Cross could not believe the security line. "I can't even see where it begins," she said, standing on tiptoes.
At Honolulu Airport, though, officials say they have planned ahead to handle this summer's glut of travelers.
In addition to hiring more screeners, Hayakawa says he will staff security checkpoints with his best operators during busy hours to ensure lines move quickly.
He also said that he is trying to get the word out about what travelers cannot bring on planes, including lighters and scissors. Fewer problems in security lines, he said, mean shorter waits.
Summer traveler outlooks, compiled by the state Department of Business, Economic Development and Tourism, show that the number of scheduled air seats for flights into Honolulu from the mainland between May and July has increased by 13 percent from last year.
There were also increases in international travel, with scheduled air seats from Japan jumping by 10 percent.
Altogether, about 2.6 million seats have been booked for flights to Hawaii between May and July, a 12 percent increase from last year.
Meanwhile, for the first 10 weeks of this year, slightly more flights were delayed nationwide, and delayed longer, than they were during the same period in 2000. Most delays were caused by weather.
At the 55 airports tracked by the FAA, more than 25 percent of flights were delayed for an average of 50 minutes from Jan. 1 to March 15, according to Mead.

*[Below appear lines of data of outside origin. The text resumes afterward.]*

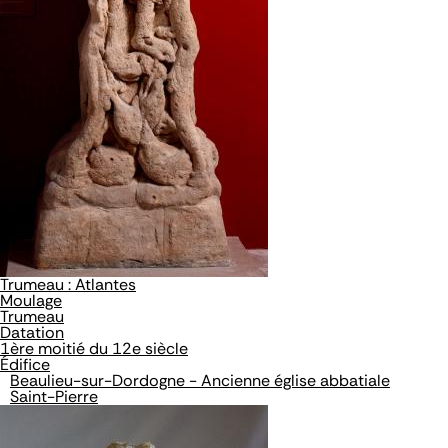
Trumeau : Atlantes
Moulage
Trumeau
Datation
1ère moitié du 12e siècle
Édifice
Beaulieu-sur-Dordogne - Ancienne église abbatiale
Saint-Pierre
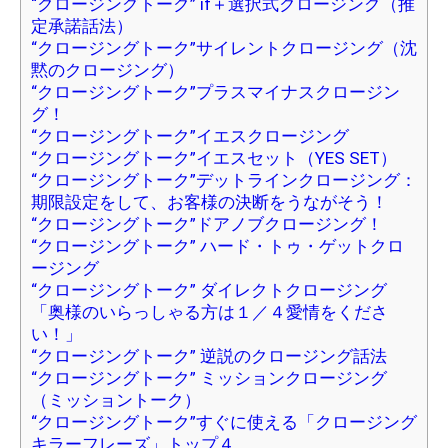
“クロージングトーク” if＋選択式クロージング（推
定承諾話法）
“クロージングトーク”サイレントクロージング（沈
黙のクロージング）
“クロージングトーク”プラスマイナスクロージン
グ！
“クロージングトーク”イエスクロージング
“クロージングトーク”イエスセット（YES SET）
“クロージングトーク”デットラインクロージング：
期限設定をして、お客様の決断をうながそう！
“クロージングトーク”ドアノブクロージング！
“クロージングトーク” ハード・トゥ・ゲットクロ
ージング
“クロージングトーク” ダイレクトクロージング
「奥様のいらっしゃる方は１／４愛情をくださ
い！」
“クロージングトーク” 逆説のクロージング話法
“クロージングトーク” ミッションクロージング
（ミッショントーク）
“クロージングトーク”すぐに使える「クロージング
キラーフレーズ」トップ４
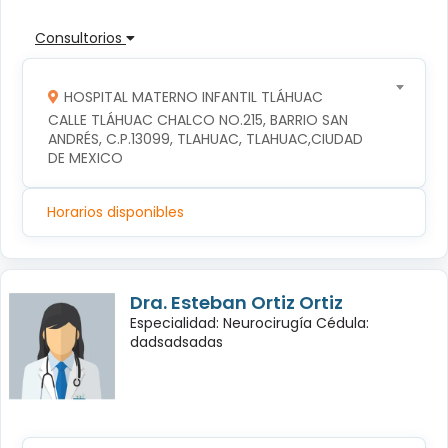
Consultorios
HOSPITAL MATERNO INFANTIL TLÁHUAC
CALLE TLÁHUAC CHALCO NO.215, BARRIO SAN 
ANDRÉS, C.P.13099, TLAHUAC, TLAHUAC,CIUDAD 
DE MEXICO
Horarios disponibles
Dra. Esteban Ortiz Ortiz
Especialidad: Neurocirugía Cédula:
dadsadsadas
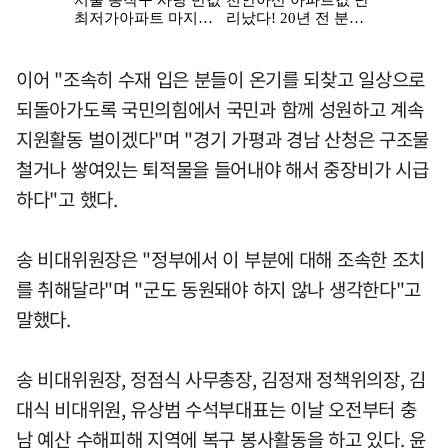
이어 "조속히 수재 입은 분들이 온기를 되찾고 일상으로
되돌아가도록 국민의힘에서 국민과 함께 성원하고 계속
지원활동 벌이겠다"며 "경기 가평과 경남 산청은 구조물
철거나 쌓여있는 퇴적물을 들어내야 해서 중장비가 시급
하다"고 했다.
송 비대위원장은 "정부에서 이 부분에 대해 조속한 조치
를 취해달라"며 "군도 동원돼야 하지 않나 생각한다"고
말했다.
송 비대위원장, 정점식 사무총장, 김정재 정책위의장, 김
대식 비대위원, 유상범 수석부대표는 이날 오전부터 충
남 예산 수해피해 지역에 복구 봉사활동을 하고 있다. 윤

That is up slightly from 24 percent of flights delayed an average of 48 minutes five years ago.
Mead said yesterday that six airports are likely to experience delays this summer: Philadelphia; New York-LaGuardia; Newark, N.J.; Dulles; Atlanta; and Fort Lauderdale, Fla.
To avoid massive weather disruptions throughout the whole system, the FAA has planned alternate routes based on where storms are likely to develop. "If we have a certain weather pattern, we have a different way of getting them out," FAA chief Marion Blakey said.
The agency also has installed faster and more accurate weather prediction equipment, which allows air traffic controllers and the airlines to respond more quickly to changes in weather systems.
The FAA, though, cannot control the volume of passengers or the number of people who work for the airlines.
Cash-strapped air carriers have slashed their work forces in the past few years to save money. And understaffing was responsible for more than 500,000 US Airways passengers being delayed during the December holidays, according to a report issued by Mead.
The report criticized the way US Airways Group Inc. handled the shortages of fleet service employees and flight attendants, particularly in Philadelphia.